Sprawa sprzedaży Korony Kielce ponownie wzbudziła emocje podczas obrad Rady Miasta. Mimo, że w porządku obrad żaden z punktów nie odnosił się do tego tematu, dyskusję rozpoczęła radna PO Agata Wojda.
Przewodnicząca klubu radnych PO pytała prezydenta, kto pozwolił potencjalnemu inwestorowi na przeprowadzanie bulwersujących rozmów z pracownikami Korony.
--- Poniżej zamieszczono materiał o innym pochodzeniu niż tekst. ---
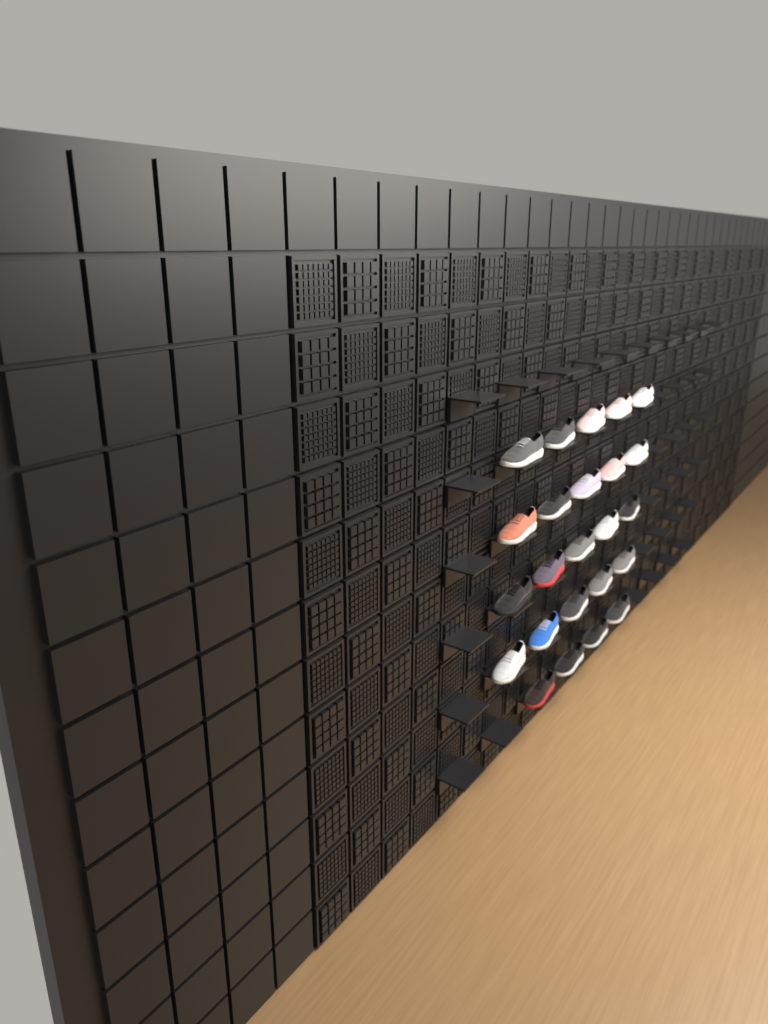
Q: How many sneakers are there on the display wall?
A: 24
Zapowiadano w nich drastyczne obniżanie wynagrodzeń. – To wciąż spółka miejska i mam nadzieję, że osoba, która dopuściła do takiej sytuacji poniesie konsekwencje – mówiła Agata Wojda.
Radnych PO zbulwersowało także powoływanie się na konsultacje z radnymi przed podjęciem decyzji o wycofaniu się ze sprzedaży. – Od kiedy Rada liczy tylko 13 radnych, dlaczego nie zostaliśmy zaproszeni na te rozmowy – pytała. Podobne obiekcje wniósł także Dawid Kędziora, przewodniczący klubu radnych Polskiego Stronnictwa Ludowego. – Dowiedzieliśmy się o konsultacjach z radnymi z mediów – mówił.
O wtorkowym spotkaniu części radnych z prezydentem mówili również przedstawiciele klubów Prawa i Sprawiedliwości i Porozumienia Samorządowego. – To my zaprosiliśmy Wojciecha Lubawskiego na spotkanie, mamy jako radni prawo spotykania się z każdym – stwierdził Jarosław Karyś, przewodniczący klubu radnych PiS. W podobnym duchu występował Witold Borowiec z Porozumienia Samorządowego. – Poczuliśmy zagrożenie negatywnymi konsekwencjami sprzedaży i stąd to spotkanie z naszej inicjatywy – mówił.
Z kolei radny Krzysztof Adamczyk z klubu SLD zaapelował do Wojciecha Lubawskiego o ponowne podjęcie rozmów z Grupą Kieleckich Inwestorów Sportowych. Prezydent Wojciech Lubawski odnosząc się do tej kwestii wyraził wątpliwość, czy Krzysztof Adamczyk ma prawo reprezentować tę grupę. – To porządni przedsiębiorcy, którzy w trakcie dwukrotnych rozmów odcięli się od roli, jaką w tej sprawie próbuje pełnić pan radny, chyba, że reprezentuje pan jeszcze kogoś innego, kto ze mną w ogóle nie rozmawiał – powiedział Wojciech Lubawski. Prezydent miasta zadeklarował również, że odniesie się do pytań dotyczących przyszłości Korony na piśmie po złożeniu formalnego wniosku w tej sprawie.